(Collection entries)
━━━━━━━━━━
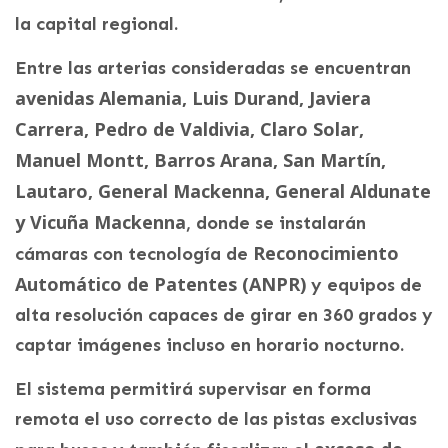
la capital regional.
Entre las arterias consideradas se encuentran
avenidas Alemania, Luis Durand, Javiera
Carrera, Pedro de Valdivia, Claro Solar,
Manuel Montt, Barros Arana, San Martín,
Lautaro, General Mackenna, General Aldunate
y Vicuña Mackenna
, donde se instalarán
Reconocimiento
cámaras con tecnología de
Automático de Patentes (ANPR)
y equipos de
alta resolución capaces de girar en 360 grados y
captar imágenes incluso en horario nocturno.
El sistema permitirá supervisar en forma
remota el uso correcto de las pistas exclusivas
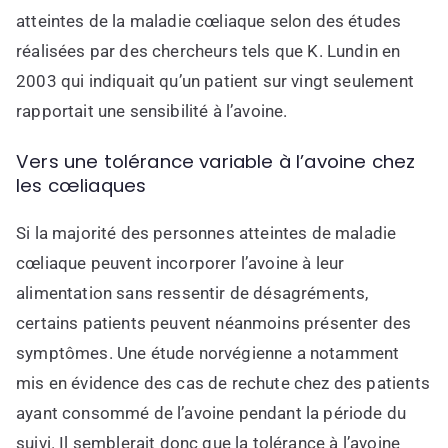
atteintes de la maladie cœliaque selon des études
réalisées par des chercheurs tels que K. Lundin en
2003 qui indiquait qu’un patient sur vingt seulement
rapportait une sensibilité à l’avoine.
Vers une tolérance variable à l’avoine chez
les cœliaques
Si la majorité des personnes atteintes de maladie
cœliaque peuvent incorporer l’avoine à leur
alimentation sans ressentir de désagréments,
certains patients peuvent néanmoins présenter des
symptômes. Une étude norvégienne a notamment
mis en évidence des cas de rechute chez des patients
ayant consommé de l’avoine pendant la période du
suivi. Il semblerait donc que la tolérance à l’avoine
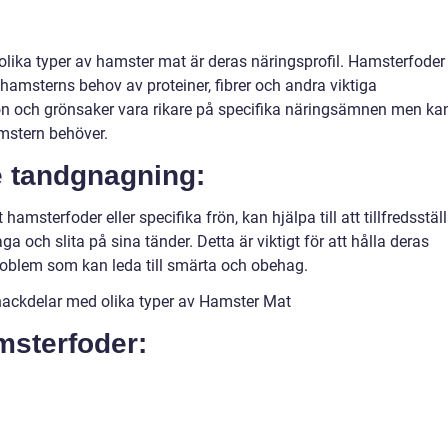
olika typer av hamster mat är deras näringsprofil. Hamsterfoder
e hamsterns behov av proteiner, fibrer och andra viktiga
n och grönsaker vara rikare på specifika näringsämnen men ka
mstern behöver.
de tandgnagning:
amsterfoder eller specifika frön, kan hjälpa till att tillfredsstäl
 och slita på sina tänder. Detta är viktigt för att hålla deras
roblem som kan leda till smärta och obehag.
nackdelar med olika typer av Hamster Mat
msterfoder:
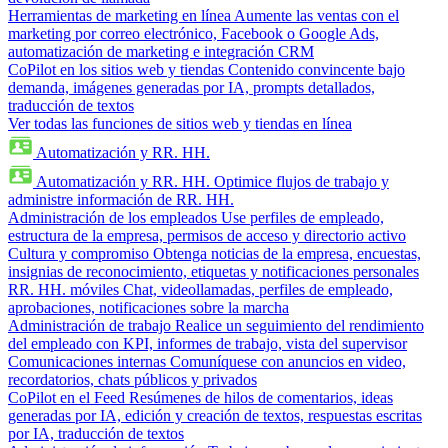
Herramientas de marketing en línea
Aumente las ventas con el
marketing por correo electrónico, Facebook o Google Ads,
automatización de marketing e integración CRM
CoPilot en los sitios web y tiendas
Contenido convincente bajo
demanda, imágenes generadas por IA, prompts detallados,
traducción de textos
Ver todas las funciones de sitios web y tiendas en línea
Automatización y RR. HH.
Automatización y RR. HH.
Optimice flujos de trabajo y
administre información de RR. HH.
Administración de los empleados
Use perfiles de empleado,
estructura de la empresa, permisos de acceso y directorio activo
Cultura y compromiso
Obtenga noticias de la empresa, encuestas,
insignias de reconocimiento, etiquetas y notificaciones personales
RR. HH. móviles
Chat, videollamadas, perfiles de empleado,
aprobaciones, notificaciones sobre la marcha
Administración de trabajo
Realice un seguimiento del rendimiento
del empleado con KPI, informes de trabajo, vista del supervisor
Comunicaciones internas
Comuníquese con anuncios en video,
recordatorios, chats públicos y privados
CoPilot en el Feed
Resúmenes de hilos de comentarios, ideas
generadas por IA, edición y creación de textos, respuestas escritas
por IA, traducción de textos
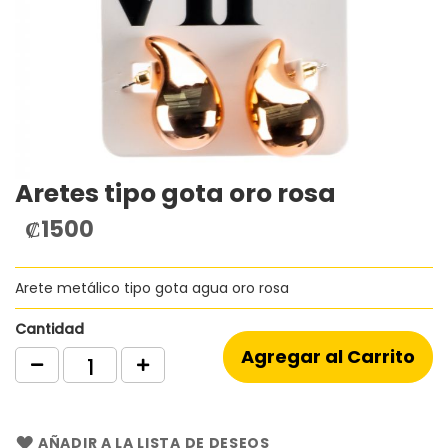
Aretes tipo gota oro rosa
Saltar
al
₡1500
comienzo
de
la
Arete metálico tipo gota agua oro rosa
galería
de
imágenes
Cantidad
Agregar al Carrito
AÑADIR A LA LISTA DE DESEOS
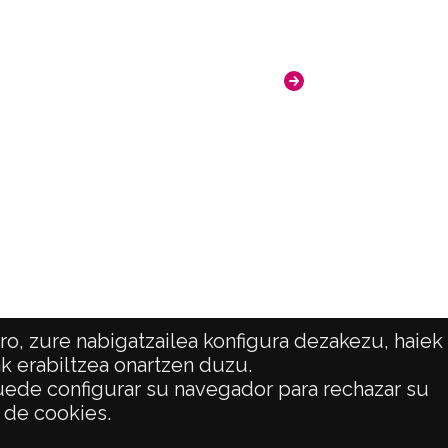
ncia de las imágenes
-NC-SA 4.0
o, zure nabigatzailea konfigura dezakezu, haiek
ak erabiltzea onartzen duzu.
 puede configurar su navegador para rechazar su
ATENCIÓN CIUDADANA
o de cookies.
━━━━━━━━━━
Among the lines above, return those that contain the string "tipo".

RESPONSE TO THIS TASK →
Aretes tipo gota oro rosa
Arete metálico tipo gota agua oro rosa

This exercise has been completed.